# Mill Route Manual



## sunrunner (Apr 17, 2014)

I just found someone who has a complete Mill-Route including the paperwork on Craigslist.

Mill-Route wood carving system

For anyone who has tried to find this documentation it is impossible.

If you live in the Seattle-Tacoma area would you be so kind to see if you can retrieve this documentation and post it somewhere before the unit is sold. I sent both an email and phone message but if this is a layperson who happen to get their hands on one of these I'm not sure they would know how to post. I live in Florida so there's not much chance I can get to the person who has this.

Or send it to me and I'll post it. I don't know if there's a library here for such docs but usually I post to Vintage Machinery when I find old paperwork. There's plenty of these Mill-Routes around but no one has any documentation for it. 

This is an incredible opportunity to get old documentation for the entire woodworking community both internally and externally.

Thanks 
Victor


----------



## rwl7532 (Sep 8, 2011)

Craigslist posting has come down.
Hopefully the guy has gotten in touch with you.


----------



## Harry Hill (Sep 8, 2011)

*Mill-Route Carving System*

I want to thank Victor for his notification on this offer. I am the person that purchased the Mill-Route Carving System package from the fine individual doing the selling. I have yet to look through all the information in the box since it has only been an hour since getting home from the drive to Gig Harbor. It appears the contens of the box has never been used/opened (installation hardware still in original sealed packaging and all bearings show no use). I will scan what information I find in the box and I will attempt to post it here. I will let you know if I am having problems uploading the information here. I will work at getting all the information posted here today. Thanks again. My email is [email protected]


----------



## Harry Hill (Sep 8, 2011)

*Mill-Route Carving System*

Here are scanned copies of both the Mill-Route Carving System Flyer and the Mill-Route Carving System Owners Manual in PDF format. I hope this helps other owners.

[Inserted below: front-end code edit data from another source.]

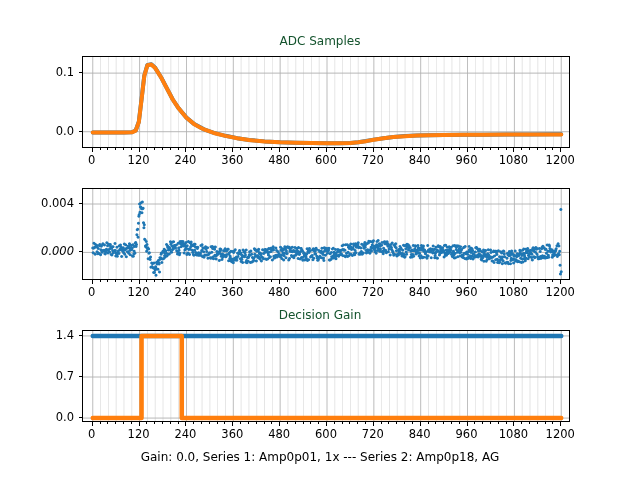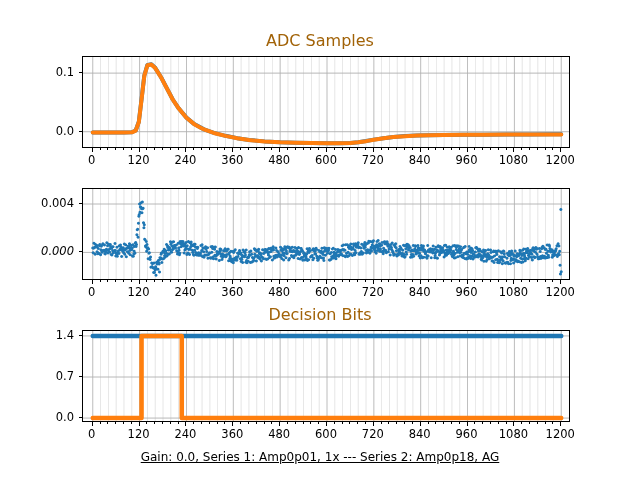--- a/index.html
+++ b/index.html
@@ -21,22 +21,22 @@
     height: 480px;
     background: #ffffff;
   }
   .panel {
     position: absolute;
   }
   .plot-title {
     position: absolute;
     width: 100%;
     text-align: center;
-    font-size: 16px;
-    color: #a16207;
+    font-size: 12px;
+    color: #14532d;
     line-height: 14px;
     white-space: nowrap;
   }
   .axes-frame {
     position: absolute;
     box-sizing: border-box;
     border: 1.1px solid #000000;
     background: #ffffff;
     overflow: hidden;
   }
@@ -66,21 +66,20 @@
     height: 1px;
     background: #000000;
   }
   .caption {
     position: absolute;
     width: 100%;
     text-align: center;
     font-size: 12px;
     color: #000000;
     white-space: nowrap;
-    text-decoration: underline;
   }
   svg { display: block; }
 </style>
 </head>
 <body>
 
 <div id="figure">
     <div class="panel" style="left: 0px; top: 0px; width: 640px; height: 480px;">
       <div class="plot-title" style="left: 0px; top: 34px;">ADC Samples</div>
       <div class="axes-frame" style="left: 82px; top: 56px; width: 488px; height: 92px;">
@@ -375,21 +374,21 @@
       <div class="xtick-label" style="left: 232.304px; top: 285px;">360</div>
       <div class="xtick-label" style="left: 279.152px; top: 285px;">480</div>
       <div class="xtick-label" style="left: 326px; top: 285px;">600</div>
       <div class="xtick-label" style="left: 372.848px; top: 285px;">720</div>
       <div class="xtick-label" style="left: 419.696px; top: 285px;">840</div>
       <div class="xtick-label" style="left: 466.544px; top: 285px;">960</div>
       <div class="xtick-label" style="left: 513.392px; top: 285px;">1080</div>
       <div class="xtick-label" style="left: 560.24px; top: 285px;">1200</div>
     </div>
     <div class="panel" style="left: 0px; top: 0px; width: 640px; height: 480px;">
-      <div class="plot-title" style="left: 0px; top: 308px;">Decision Bits</div>
+      <div class="plot-title" style="left: 0px; top: 308px;">Decision Gain</div>
       <div class="axes-frame" style="left: 82px; top: 330px; width: 488px; height: 92px;">
         <svg width="488" height="92" viewBox="0 0 488 92">
           <g>
             <line x1="9.76" x2="9.76" y1="0" y2="92" stroke="#b0b0b0" stroke-width="0.9" opacity="0.95"></line>
             <line x1="17.567999999999998" x2="17.567999999999998" y1="0" y2="92" stroke="#b0b0b0" stroke-width="0.6" opacity="0.55"></line>
             <line x1="25.375999999999998" x2="25.375999999999998" y1="0" y2="92" stroke="#b0b0b0" stroke-width="0.6" opacity="0.55"></line>
             <line x1="33.184000000000005" x2="33.184000000000005" y1="0" y2="92" stroke="#b0b0b0" stroke-width="0.6" opacity="0.55"></line>
             <line x1="40.992000000000004" x2="40.992000000000004" y1="0" y2="92" stroke="#b0b0b0" stroke-width="0.6" opacity="0.55"></line>
             <line x1="48.800000000000004" x2="48.800000000000004" y1="0" y2="92" stroke="#b0b0b0" stroke-width="0.6" opacity="0.55"></line>
             <line x1="56.608000000000004" x2="56.608000000000004" y1="0" y2="92" stroke="#b0b0b0" stroke-width="0.9" opacity="0.95"></line>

I hope this upload works. I would appreciate it if those people that are familiar with file uploads could move copies of the attached PDF files for the Flyer and Owner's Manual to the forum section that is used to store Owner's manuals. I do not feel I have enough experience to do such a upload as yet. I am not even sure this upload is going to work.

Again, thank you Victor very much for your notification to the Forum allowing me the opportunity to make this purchase. This whole tool package is complete and has never been used/unpackaged.

Harry


----------



## Harry Hill (Sep 8, 2011)

I uploaded the Mill-Route Carving System Owner's Manual to the manual location (at least I hope it was the correct location here on the Forum).


----------



## jw2170 (Jan 24, 2008)

Thanks Harry. that type of information is gold to a wood worker...


----------



## rwl7532 (Sep 8, 2011)

Harry, what's your location? Seattle-Tacoma area?
I'm in Everett.


----------



## rwl7532 (Sep 8, 2011)

rwl7532 said:


> Harry, what's your location? Seattle-Tacoma area?
> I'm in Everett.


I see in your profile you are in Covington.


----------